_Exercise goal:_ Reproduce every entry exactly and leave its pictures out.

_Data to use:_
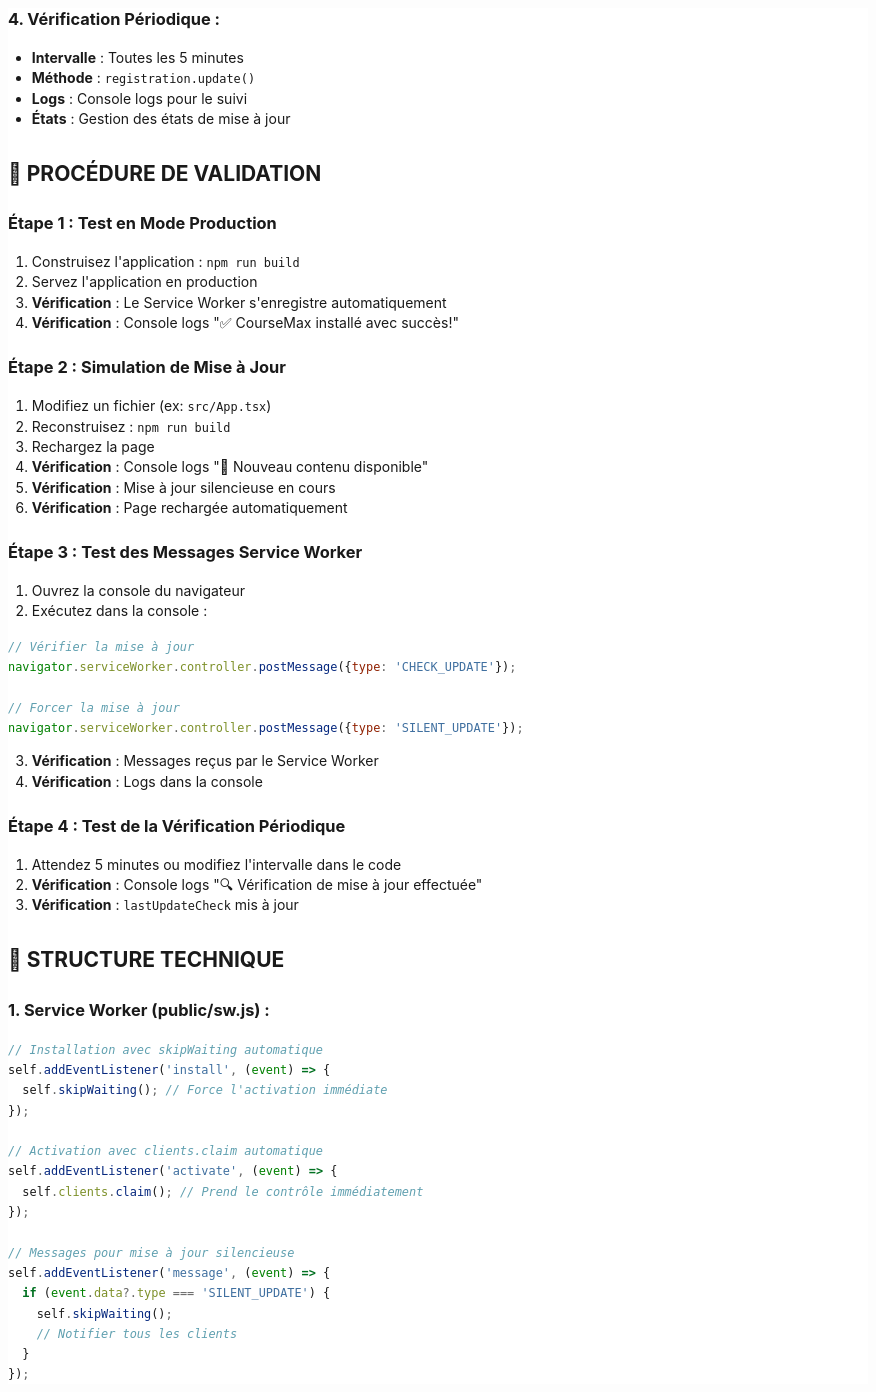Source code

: ### **4. Vérification Périodique :**
- **Intervalle** : Toutes les 5 minutes
- **Méthode** : `registration.update()`
- **Logs** : Console logs pour le suivi
- **États** : Gestion des états de mise à jour

## 🧪 PROCÉDURE DE VALIDATION

### **Étape 1 : Test en Mode Production**
1. Construisez l'application : `npm run build`
2. Servez l'application en production
3. **Vérification** : Le Service Worker s'enregistre automatiquement
4. **Vérification** : Console logs "✅ CourseMax installé avec succès!"

### **Étape 2 : Simulation de Mise à Jour**
1. Modifiez un fichier (ex: `src/App.tsx`)
2. Reconstruisez : `npm run build`
3. Rechargez la page
4. **Vérification** : Console logs "🔄 Nouveau contenu disponible"
5. **Vérification** : Mise à jour silencieuse en cours
6. **Vérification** : Page rechargée automatiquement

### **Étape 3 : Test des Messages Service Worker**
1. Ouvrez la console du navigateur
2. Exécutez dans la console :
```javascript
// Vérifier la mise à jour
navigator.serviceWorker.controller.postMessage({type: 'CHECK_UPDATE'});

// Forcer la mise à jour
navigator.serviceWorker.controller.postMessage({type: 'SILENT_UPDATE'});
```
3. **Vérification** : Messages reçus par le Service Worker
4. **Vérification** : Logs dans la console

### **Étape 4 : Test de la Vérification Périodique**
1. Attendez 5 minutes ou modifiez l'intervalle dans le code
2. **Vérification** : Console logs "🔍 Vérification de mise à jour effectuée"
3. **Vérification** : `lastUpdateCheck` mis à jour

## 🔧 STRUCTURE TECHNIQUE

### **1. Service Worker (public/sw.js) :**
```javascript
// Installation avec skipWaiting automatique
self.addEventListener('install', (event) => {
  self.skipWaiting(); // Force l'activation immédiate
});

// Activation avec clients.claim automatique
self.addEventListener('activate', (event) => {
  self.clients.claim(); // Prend le contrôle immédiatement
});

// Messages pour mise à jour silencieuse
self.addEventListener('message', (event) => {
  if (event.data?.type === 'SILENT_UPDATE') {
    self.skipWaiting();
    // Notifier tous les clients
  }
});
```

_Output of the task:_
Source code

: ### **4. Vérification Périodique :**
- **Intervalle** : Toutes les 5 minutes
- **Méthode** : `registration.update()`
- **Logs** : Console logs pour le suivi
- **États** : Gestion des états de mise à jour

## 🧪 PROCÉDURE DE VALIDATION

### **Étape 1 : Test en Mode Production**
1. Construisez l'application : `npm run build`
2. Servez l'application en production
3. **Vérification** : Le Service Worker s'enregistre automatiquement
4. **Vérification** : Console logs "✅ CourseMax installé avec succès!"

### **Étape 2 : Simulation de Mise à Jour**
1. Modifiez un fichier (ex: `src/App.tsx`)
2. Reconstruisez : `npm run build`
3. Rechargez la page
4. **Vérification** : Console logs "🔄 Nouveau contenu disponible"
5. **Vérification** : Mise à jour silencieuse en cours
6. **Vérification** : Page rechargée automatiquement

### **Étape 3 : Test des Messages Service Worker**
1. Ouvrez la console du navigateur
2. Exécutez dans la console :
```javascript
// Vérifier la mise à jour
navigator.serviceWorker.controller.postMessage({type: 'CHECK_UPDATE'});

// Forcer la mise à jour
navigator.serviceWorker.controller.postMessage({type: 'SILENT_UPDATE'});
```
3. **Vérification** : Messages reçus par le Service Worker
4. **Vérification** : Logs dans la console

### **Étape 4 : Test de la Vérification Périodique**
1. Attendez 5 minutes ou modifiez l'intervalle dans le code
2. **Vérification** : Console logs "🔍 Vérification de mise à jour effectuée"
3. **Vérification** : `lastUpdateCheck` mis à jour

## 🔧 STRUCTURE TECHNIQUE

### **1. Service Worker (public/sw.js) :**
```javascript
// Installation avec skipWaiting automatique
self.addEventListener('install', (event) => {
  self.skipWaiting(); // Force l'activation immédiate
});

// Activation avec clients.claim automatique
self.addEventListener('activate', (event) => {
  self.clients.claim(); // Prend le contrôle immédiatement
});

// Messages pour mise à jour silencieuse
self.addEventListener('message', (event) => {
  if (event.data?.type === 'SILENT_UPDATE') {
    self.skipWaiting();
    // Notifier tous les clients
  }
});
```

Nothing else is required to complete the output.